▶ _Records for this task_
****************
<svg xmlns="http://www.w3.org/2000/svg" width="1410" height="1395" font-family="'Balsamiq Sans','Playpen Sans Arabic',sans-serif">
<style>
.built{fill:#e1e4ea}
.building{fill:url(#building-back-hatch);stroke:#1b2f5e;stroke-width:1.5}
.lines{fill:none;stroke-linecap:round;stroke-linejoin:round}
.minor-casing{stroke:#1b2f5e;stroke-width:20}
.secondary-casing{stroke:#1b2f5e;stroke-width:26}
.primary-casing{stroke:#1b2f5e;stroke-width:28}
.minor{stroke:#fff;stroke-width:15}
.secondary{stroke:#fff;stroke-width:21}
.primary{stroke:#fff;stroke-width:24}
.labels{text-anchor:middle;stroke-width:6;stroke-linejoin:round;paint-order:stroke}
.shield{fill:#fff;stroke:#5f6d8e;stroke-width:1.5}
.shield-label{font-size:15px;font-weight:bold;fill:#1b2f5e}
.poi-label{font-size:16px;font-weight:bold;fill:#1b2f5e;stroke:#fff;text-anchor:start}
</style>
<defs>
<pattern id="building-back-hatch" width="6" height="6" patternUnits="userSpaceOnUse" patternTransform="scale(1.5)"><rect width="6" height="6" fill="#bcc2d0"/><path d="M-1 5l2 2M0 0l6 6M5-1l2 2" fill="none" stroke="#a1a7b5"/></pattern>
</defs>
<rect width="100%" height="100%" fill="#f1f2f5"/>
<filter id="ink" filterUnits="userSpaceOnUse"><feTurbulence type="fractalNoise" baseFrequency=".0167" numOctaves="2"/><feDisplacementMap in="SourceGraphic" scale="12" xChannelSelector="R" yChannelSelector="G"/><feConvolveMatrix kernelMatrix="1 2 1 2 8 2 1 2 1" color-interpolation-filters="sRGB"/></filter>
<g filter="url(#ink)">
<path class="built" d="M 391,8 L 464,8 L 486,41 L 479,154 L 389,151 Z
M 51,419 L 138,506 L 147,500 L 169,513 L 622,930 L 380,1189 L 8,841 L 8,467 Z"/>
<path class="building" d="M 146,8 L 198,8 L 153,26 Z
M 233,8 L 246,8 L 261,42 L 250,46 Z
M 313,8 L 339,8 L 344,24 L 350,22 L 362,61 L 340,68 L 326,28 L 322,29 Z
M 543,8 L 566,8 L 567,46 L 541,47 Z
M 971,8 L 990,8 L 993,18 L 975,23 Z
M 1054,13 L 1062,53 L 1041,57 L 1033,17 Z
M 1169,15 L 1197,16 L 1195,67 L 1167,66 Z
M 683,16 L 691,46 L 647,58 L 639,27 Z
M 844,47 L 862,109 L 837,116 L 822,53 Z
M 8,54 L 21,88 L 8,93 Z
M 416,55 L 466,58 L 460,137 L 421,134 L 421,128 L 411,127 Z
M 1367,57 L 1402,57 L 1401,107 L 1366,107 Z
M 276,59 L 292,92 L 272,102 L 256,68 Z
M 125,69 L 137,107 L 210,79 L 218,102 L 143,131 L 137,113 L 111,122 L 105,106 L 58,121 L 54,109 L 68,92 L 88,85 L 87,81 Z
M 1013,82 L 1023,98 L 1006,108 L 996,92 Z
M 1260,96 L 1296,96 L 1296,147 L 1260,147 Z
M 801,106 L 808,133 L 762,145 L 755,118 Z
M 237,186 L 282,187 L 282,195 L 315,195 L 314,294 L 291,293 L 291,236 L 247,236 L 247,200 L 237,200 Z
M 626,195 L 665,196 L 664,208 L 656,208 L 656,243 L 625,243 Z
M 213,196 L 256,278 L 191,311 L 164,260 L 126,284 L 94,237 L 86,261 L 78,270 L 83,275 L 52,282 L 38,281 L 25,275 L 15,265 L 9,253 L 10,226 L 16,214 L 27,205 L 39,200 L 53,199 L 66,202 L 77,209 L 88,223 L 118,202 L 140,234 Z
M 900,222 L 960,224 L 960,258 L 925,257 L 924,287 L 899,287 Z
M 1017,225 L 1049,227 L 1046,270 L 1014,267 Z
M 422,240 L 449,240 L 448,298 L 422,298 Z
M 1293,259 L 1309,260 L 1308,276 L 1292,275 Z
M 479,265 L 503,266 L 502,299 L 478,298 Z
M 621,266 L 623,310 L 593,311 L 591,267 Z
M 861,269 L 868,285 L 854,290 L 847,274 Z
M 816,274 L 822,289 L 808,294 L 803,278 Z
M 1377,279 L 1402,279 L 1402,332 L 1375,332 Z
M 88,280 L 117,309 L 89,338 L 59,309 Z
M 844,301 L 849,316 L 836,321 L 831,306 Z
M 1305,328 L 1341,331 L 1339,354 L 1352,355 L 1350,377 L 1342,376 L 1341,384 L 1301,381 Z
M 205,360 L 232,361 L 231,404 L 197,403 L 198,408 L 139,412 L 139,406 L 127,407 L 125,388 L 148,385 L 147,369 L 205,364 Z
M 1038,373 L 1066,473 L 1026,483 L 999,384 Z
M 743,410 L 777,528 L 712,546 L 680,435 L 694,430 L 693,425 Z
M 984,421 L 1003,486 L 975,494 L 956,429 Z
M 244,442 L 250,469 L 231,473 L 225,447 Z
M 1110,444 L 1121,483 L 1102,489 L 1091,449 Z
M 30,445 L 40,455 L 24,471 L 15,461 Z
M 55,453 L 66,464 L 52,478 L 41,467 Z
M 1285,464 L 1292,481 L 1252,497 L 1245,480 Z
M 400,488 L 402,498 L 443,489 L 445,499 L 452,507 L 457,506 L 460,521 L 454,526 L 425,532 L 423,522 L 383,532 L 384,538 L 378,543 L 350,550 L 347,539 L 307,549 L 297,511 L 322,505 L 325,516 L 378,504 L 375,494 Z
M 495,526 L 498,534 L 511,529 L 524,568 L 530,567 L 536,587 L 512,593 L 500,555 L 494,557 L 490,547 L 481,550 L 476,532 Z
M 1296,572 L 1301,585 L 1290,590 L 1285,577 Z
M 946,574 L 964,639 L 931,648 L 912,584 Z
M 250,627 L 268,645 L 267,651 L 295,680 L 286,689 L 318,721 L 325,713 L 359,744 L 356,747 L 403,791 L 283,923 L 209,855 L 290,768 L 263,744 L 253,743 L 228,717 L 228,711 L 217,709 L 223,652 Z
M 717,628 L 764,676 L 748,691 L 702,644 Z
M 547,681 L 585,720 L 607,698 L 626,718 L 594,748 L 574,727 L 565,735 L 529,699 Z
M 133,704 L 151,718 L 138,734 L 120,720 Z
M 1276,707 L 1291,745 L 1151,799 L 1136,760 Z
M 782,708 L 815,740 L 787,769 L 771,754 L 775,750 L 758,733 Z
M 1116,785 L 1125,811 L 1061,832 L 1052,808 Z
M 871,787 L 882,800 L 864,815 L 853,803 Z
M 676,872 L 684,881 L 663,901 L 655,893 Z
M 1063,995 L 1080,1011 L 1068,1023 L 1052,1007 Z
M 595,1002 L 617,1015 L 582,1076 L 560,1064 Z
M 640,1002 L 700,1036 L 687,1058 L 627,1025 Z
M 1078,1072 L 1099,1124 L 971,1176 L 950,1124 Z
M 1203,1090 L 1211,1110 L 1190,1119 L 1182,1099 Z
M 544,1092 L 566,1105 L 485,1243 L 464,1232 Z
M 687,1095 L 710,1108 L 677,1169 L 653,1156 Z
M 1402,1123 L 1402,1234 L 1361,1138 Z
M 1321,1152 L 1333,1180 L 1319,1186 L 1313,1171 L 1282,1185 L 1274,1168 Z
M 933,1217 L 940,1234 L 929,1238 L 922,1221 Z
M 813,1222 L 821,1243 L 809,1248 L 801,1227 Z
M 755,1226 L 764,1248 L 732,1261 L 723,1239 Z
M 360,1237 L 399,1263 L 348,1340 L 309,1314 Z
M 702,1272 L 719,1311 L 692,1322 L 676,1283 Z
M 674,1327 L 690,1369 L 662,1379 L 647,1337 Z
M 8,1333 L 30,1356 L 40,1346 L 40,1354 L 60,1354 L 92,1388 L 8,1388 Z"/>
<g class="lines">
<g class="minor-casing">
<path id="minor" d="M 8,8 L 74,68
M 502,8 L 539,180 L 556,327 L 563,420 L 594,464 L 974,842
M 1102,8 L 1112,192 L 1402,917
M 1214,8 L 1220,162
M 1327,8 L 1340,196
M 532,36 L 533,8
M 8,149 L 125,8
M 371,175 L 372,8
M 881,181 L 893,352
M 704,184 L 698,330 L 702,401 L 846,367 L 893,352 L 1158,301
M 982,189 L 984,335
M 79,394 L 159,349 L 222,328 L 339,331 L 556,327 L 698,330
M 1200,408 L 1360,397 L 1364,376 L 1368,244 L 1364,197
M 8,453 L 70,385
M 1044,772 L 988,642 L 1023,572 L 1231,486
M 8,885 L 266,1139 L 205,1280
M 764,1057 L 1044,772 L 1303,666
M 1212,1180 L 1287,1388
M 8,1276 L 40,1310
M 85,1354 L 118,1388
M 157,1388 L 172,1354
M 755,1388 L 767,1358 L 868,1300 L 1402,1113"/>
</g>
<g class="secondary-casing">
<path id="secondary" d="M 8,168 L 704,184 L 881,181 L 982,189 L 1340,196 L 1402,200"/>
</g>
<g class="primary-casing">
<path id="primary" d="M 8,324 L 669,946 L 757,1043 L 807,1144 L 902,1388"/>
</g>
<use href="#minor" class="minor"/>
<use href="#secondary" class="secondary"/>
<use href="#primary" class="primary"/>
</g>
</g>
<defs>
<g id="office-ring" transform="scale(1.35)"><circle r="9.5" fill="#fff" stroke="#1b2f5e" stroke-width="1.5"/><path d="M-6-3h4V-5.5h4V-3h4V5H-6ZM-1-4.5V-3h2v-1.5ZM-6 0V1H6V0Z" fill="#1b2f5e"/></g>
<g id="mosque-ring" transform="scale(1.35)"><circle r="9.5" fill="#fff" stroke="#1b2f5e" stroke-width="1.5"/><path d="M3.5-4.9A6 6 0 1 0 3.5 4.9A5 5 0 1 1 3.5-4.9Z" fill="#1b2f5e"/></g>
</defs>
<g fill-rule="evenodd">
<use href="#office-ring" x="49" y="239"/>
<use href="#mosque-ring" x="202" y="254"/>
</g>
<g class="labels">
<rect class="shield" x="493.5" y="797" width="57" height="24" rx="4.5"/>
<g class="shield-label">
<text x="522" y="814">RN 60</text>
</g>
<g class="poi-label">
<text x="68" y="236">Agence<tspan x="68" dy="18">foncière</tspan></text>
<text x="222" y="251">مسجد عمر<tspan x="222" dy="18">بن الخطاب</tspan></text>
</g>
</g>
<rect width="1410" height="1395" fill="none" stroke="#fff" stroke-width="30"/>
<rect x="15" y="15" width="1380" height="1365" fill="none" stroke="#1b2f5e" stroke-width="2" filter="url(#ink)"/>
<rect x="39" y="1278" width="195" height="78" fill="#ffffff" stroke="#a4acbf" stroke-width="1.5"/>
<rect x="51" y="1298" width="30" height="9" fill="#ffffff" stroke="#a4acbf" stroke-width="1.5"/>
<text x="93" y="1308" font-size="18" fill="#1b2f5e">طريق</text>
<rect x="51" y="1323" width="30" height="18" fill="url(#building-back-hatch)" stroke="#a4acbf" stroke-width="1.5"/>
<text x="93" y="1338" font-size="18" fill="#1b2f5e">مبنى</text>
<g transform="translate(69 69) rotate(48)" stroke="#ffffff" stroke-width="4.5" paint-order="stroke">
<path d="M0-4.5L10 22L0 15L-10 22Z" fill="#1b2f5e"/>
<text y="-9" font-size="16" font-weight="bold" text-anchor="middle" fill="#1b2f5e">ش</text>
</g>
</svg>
****************
▶ _What you need to do_
The required output is a copy of each line in the records where the string "lines" occurs.

▶ _Task answer_
.lines{fill:none;stroke-linecap:round;stroke-linejoin:round}
<g class="lines">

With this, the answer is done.